THE BUTTERFLY SYMBOL OF ART
As it must first be a caterpillar, and devour greedily leaf, fibre, and all that can be devoured by caterpillars, so the student must settle down and devour all the knowledge that he can find, and crawl slowly along unheeded, or be looked at perhaps with contempt.
As it changes its skin many times while growing, so must he change the style of his admiration.
As it carries within it the wings and the colours in the egg state, so the light wings of fancy and the pure instinct of colour must be born in the painter, or it cannot be altogether trained: a perception which, like the perception of music, will cause his nerves to quiver at a discordancy, although he never handled a brush. ‘Full many a poet never penned a line,’ and so with the painters who have lived and died with their dreams unchronicled, the perception being too fine for the material contact of earth, which must pollute, even while it embodies; a perception ever running before the knowledge, ever torturing the possessor with the innate consciousness of his errors before he has learnt enough to perceive them.
Form is the grammar of art—a thing of measurements, which can be tested, corrected, and satisfied by the exact laws which govern it; but colour is too fitful a possession to be tested or controlled by rule or education beyond a certain stage. We have it when we least expect it, and find it slipping from our grasp, after a life-long experience renders us confident of its control.

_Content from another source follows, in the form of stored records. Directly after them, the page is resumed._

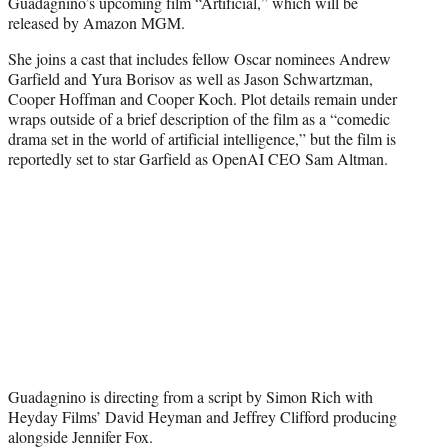
Guadagnino’s upcoming film “Artificial,” which will be
e
released by Amazon MGM.
r
)
She joins a cast that includes fellow Oscar nominees Andrew
Garfield and Yura Borisov as well as Jason Schwartzman,
Cooper Hoffman and Cooper Koch. Plot details remain under
wraps outside of a brief description of the film as a “comedic
drama set in the world of artificial intelligence,” but the film is
reportedly set to star Garfield as OpenAI CEO Sam Altman.
Guadagnino is directing from a script by Simon Rich with
Heyday Films’ David Heyman and Jeffrey Clifford producing
alongside Jennifer Fox.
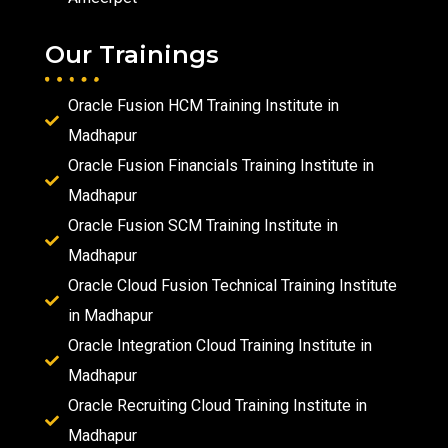
Our Trainings
Oracle Fusion HCM Training Institute in
Madhapur
Oracle Fusion Financials Training Institute in
Madhapur
Oracle Fusion SCM Training Institute in
Madhapur
Oracle Cloud Fusion Technical Training Institute
in Madhapur
Oracle Integration Cloud Training Institute in
Madhapur
Oracle Recruiting Cloud Training Institute in
Madhapur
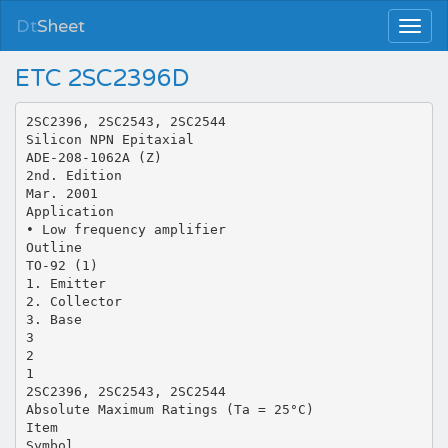
Dt
Sheet
ETC 2SC2396D
2SC2396, 2SC2543, 2SC2544
Silicon NPN Epitaxial
ADE-208-1062A (Z)
2nd. Edition
Mar. 2001
Application
• Low frequency amplifier
Outline
TO-92 (1)
1. Emitter
2. Collector
3. Base
3
2
1
2SC2396, 2SC2543, 2SC2544
Absolute Maximum Ratings (Ta = 25°C)
Item
Symbol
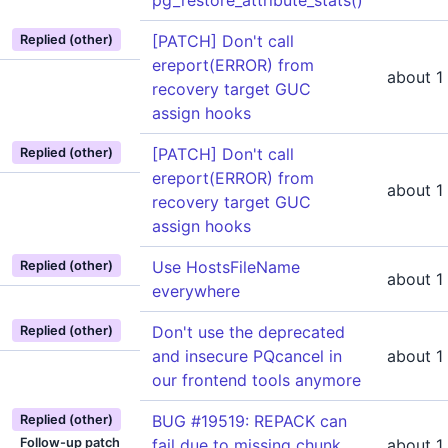
pg_restore_attribute_stats()
[PATCH] Don't call
Replied (other)
ereport(ERROR) from
about 1
recovery target GUC
assign hooks
[PATCH] Don't call
Replied (other)
ereport(ERROR) from
about 1
recovery target GUC
assign hooks
Use HostsFileName
Replied (other)
about 1
everywhere
Don't use the deprecated
Replied (other)
and insecure PQcancel in
about 1
our frontend tools anymore
BUG #19519: REPACK can
Replied (other)
Follow-up patch
fail due to missing chunk
about 1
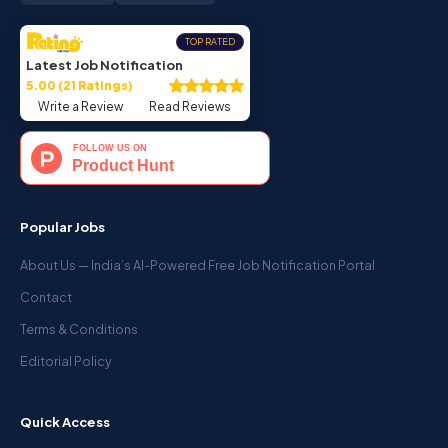
TOP RATED
Latest Job Notification
5.00 (21 Ratings)
Write a Review
Read Reviews
Popular Jobs
About Us — India’s AI-Powered Free Job Notification Portal
Contact
Terms & Conditions
Editorial Policy
Quick Access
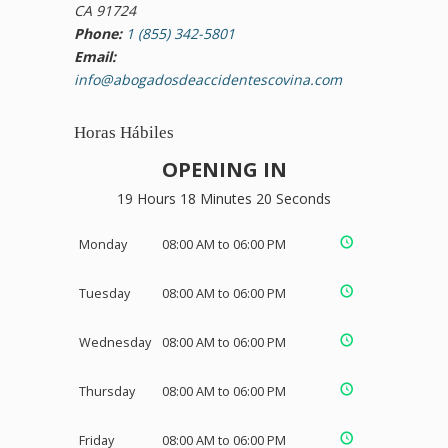
CA 91724
Phone:
1 (855) 342-5801
Email:
info@abogadosdeaccidentescovina.com
Horas Hábiles
OPENING IN
19 Hours 18 Minutes 19 Seconds
Monday
08:00 AM to 06:00 PM
Tuesday
08:00 AM to 06:00 PM
Wednesday
08:00 AM to 06:00 PM
Thursday
08:00 AM to 06:00 PM
Friday
08:00 AM to 06:00 PM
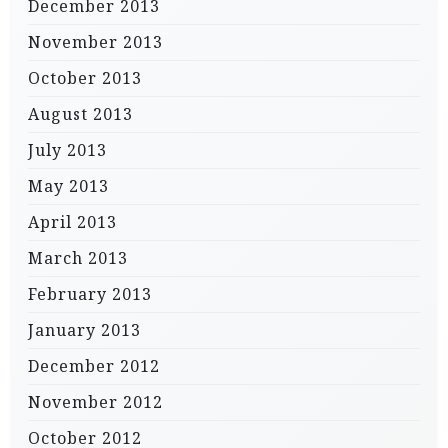
December 2013
November 2013
October 2013
August 2013
July 2013
May 2013
April 2013
March 2013
February 2013
January 2013
December 2012
November 2012
October 2012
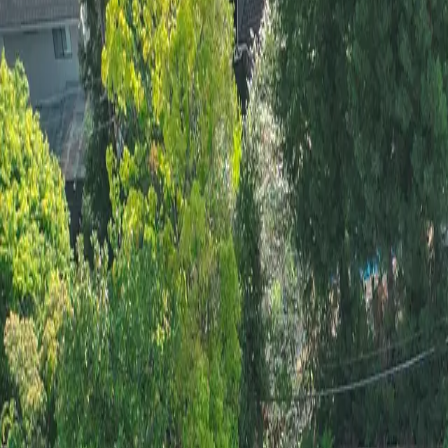
Tree Removal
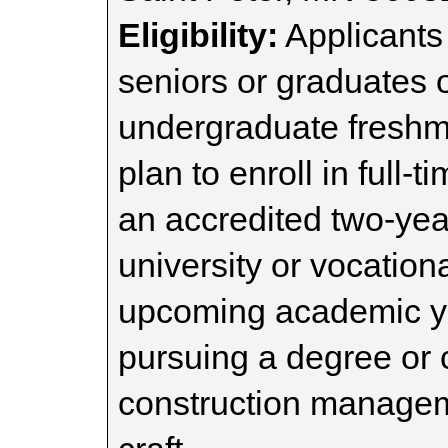
Eligibility:
Applicants
seniors or graduates o
undergraduate freshm
plan to enroll in full-
an accredited two-year
university or vocation
upcoming academic ye
pursuing a degree or c
construction manageme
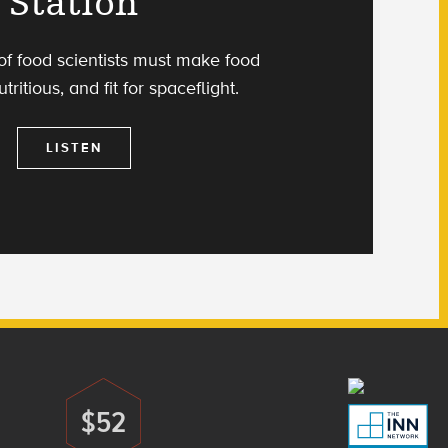
Station
f food scientists must make food
utritious, and fit for spaceflight.
LISTEN
$52
Donate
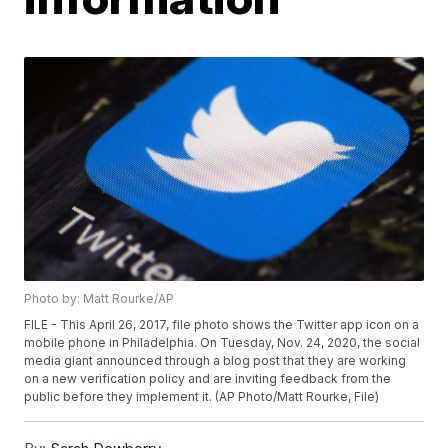
Photo by: Matt Rourke/AP
FILE - This April 26, 2017, file photo shows the Twitter app icon on a
mobile phone in Philadelphia. On Tuesday, Nov. 24, 2020, the social
media giant announced through a blog post that they are working
on a new verification policy and are inviting feedback from the
public before they implement it. (AP Photo/Matt Rourke, File)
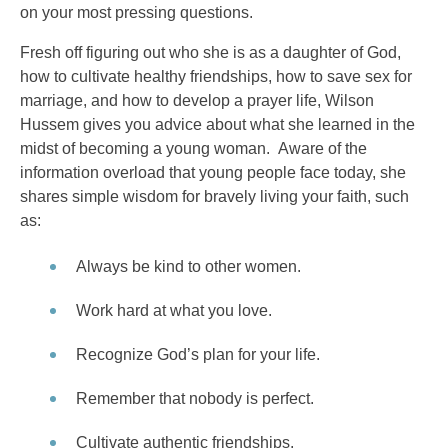
on your most pressing questions.
Fresh off figuring out who she is as a daughter of God,
how to cultivate healthy friendships, how to save sex for
marriage, and how to develop a prayer life, Wilson
Hussem gives you advice about what she learned in the
midst of becoming a young woman. Aware of the
information overload that young people face today, she
shares simple wisdom for bravely living your faith, such
as:
Always be kind to other women.
Work hard at what you love.
Recognize God’s plan for your life.
Remember that nobody is perfect.
Cultivate authentic friendships.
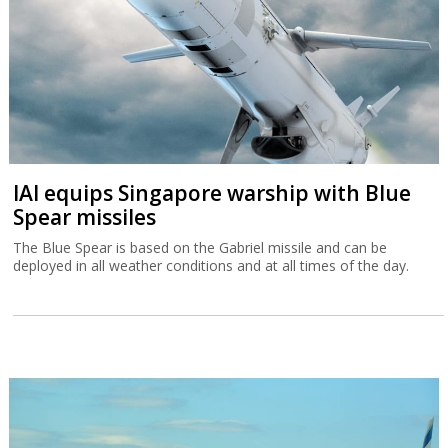
IAI equips Singapore warship with Blue
Spear missiles
The Blue Spear is based on the Gabriel missile and can be
deployed in all weather conditions and at all times of the day.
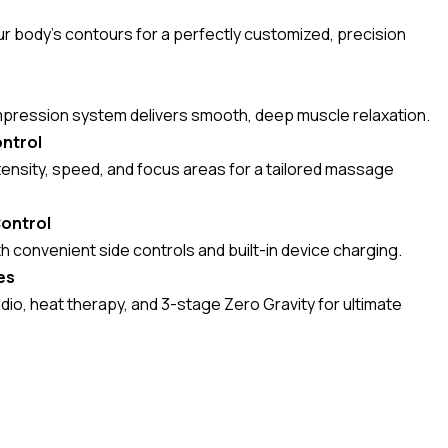
ur body’s contours for a perfectly customized, precision
mpression system delivers smooth, deep muscle relaxation.
ntrol
tensity, speed, and focus areas for a tailored massage
Control
 convenient side controls and built-in device charging.
es
dio, heat therapy, and 3-stage Zero Gravity for ultimate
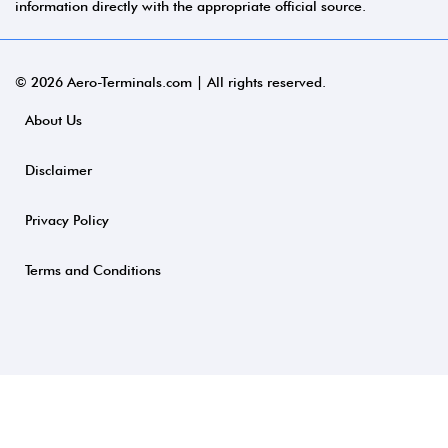
information directly with the appropriate official source.
© 2026 Aero-Terminals.com | All rights reserved.
About Us
Disclaimer
Privacy Policy
Terms and Conditions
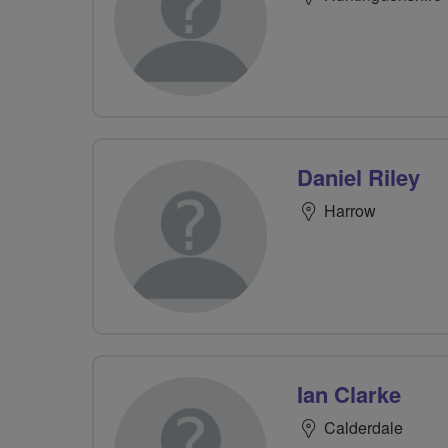
Daniel Riley
Harrow
Ian Clarke
Calderdale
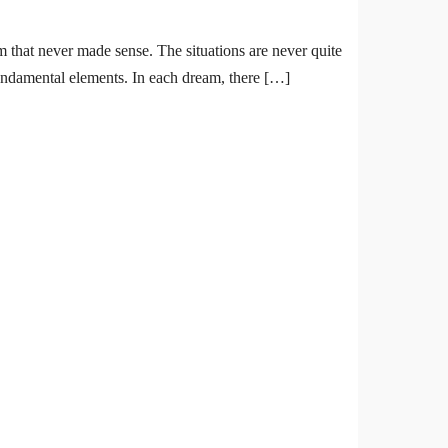
m that never made sense. The situations are never quite
fundamental elements. In each dream, there […]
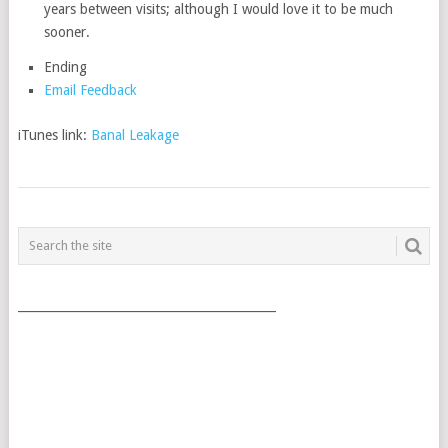
years between visits; although I would love it to be much
sooner.
Ending
Email Feedback
iTunes link:
Banal Leakage
POSTS
NAVIGATION
___________________________________________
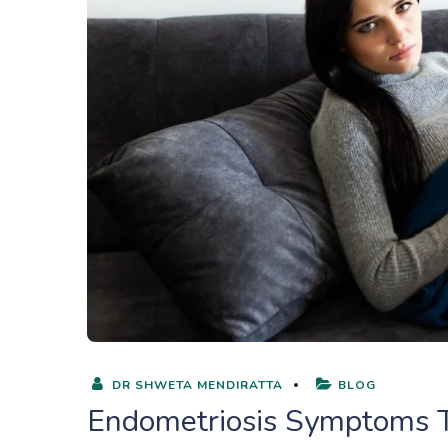
DR SHWETA MENDIRATTA
BLOG
Endometriosis Symptoms T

It is a quality far too subtle to be described by words; a sensitive gift which will torture the gifted, as George Paul Chalmers, the Scottish Rembrandt, was tortured until his spirit became unnerved with the galling longing, and his brush blundered and would not finish. It is not the wings of the butterfly but the golden dust which covers them, and which is so easy to rub away; not the genius of the painter, but the precious garment of his genius, to which genius is as much indebted as her mortal sisters are to the costumes of a more terrestrial texture; too fine a fabric for earth looms to spin, too delicate to be measured or shaped by fashion; and even as the caterpillar must suffer the throes and self-efforts of Nature, and lie under the wearied languor of spent exertion, so must the student painter torture and weary his heart out with his many struggles to do that which his instinct tells him must be.
Many caterpillars perish from their own efforts, many are destroyed by enemies, many are killed by their own kind; and how like is all this experience to that of the student painter!
And the critics, who fawn upon the rich and powerful, while they sneer in their meaningless fashion at the student who adds poverty to the crimes of daring and young impotency; who, besides being devoured by the gnawing consciousness of failure, has the gall and wormwood of witnessing greater ignorance, because talentless ignorance, in the favoured, praised up as virtues; the bitterness to see them airing all the paltry tricks which their money has brought them from the studios, while his poor attempts have to be sent forth bare and ragged, because he has had to find out all that they have had held up before them, for what is given eagerly to the rich is charged double rate to the poor!
His dreams are as great as theirs, but theirs are nursed and dressed while his are sent beggars to the icy atmosphere. The world says, What right has he to attempt art, a clown, an apprentice, an ignorant ragamuffin, while the pets have been to college and Paris life schools? and it is very well for him to read up in his garret that men have risen from his level, that Murillo was a half-naked peasant boy, Homer a poor blind beggar, Claude a cook, Angelo a mason’s apprentice, Mahomet a camel-driver, and long lists of illustrious characters, originally nothings like himself—if, when he appears and presumes on these great precedents, the cold iron wedge of derision is driven into his heart. If a man, his sense of purpose will support him through it all, but precedent will not much console him.
And yet, what does it matter in the end what we have to do in order to keep up the life, if the life is devoted to the thought? What though we hold horses like Shakespeare, or blacken boots, or sweep chimneys, sell cloth or make it up, prime doors and panels for others to decorate or decorate them ourselves? If a painter he is a painter, whether he splits up or imitates rails, cuts down or copies trees, whitewashes ceilings or paints skies; it is all right and proper if he is keeping himself devoted to the end. The dexterous workman is not the artist, tricks are not talents, craft is not art, any more than the dress is the woman, although men do buy tricks and pass by talents, as men often court and marry dresses. In both cases they are all the better for the tricks and the dressing: but keep the facts separate if you can.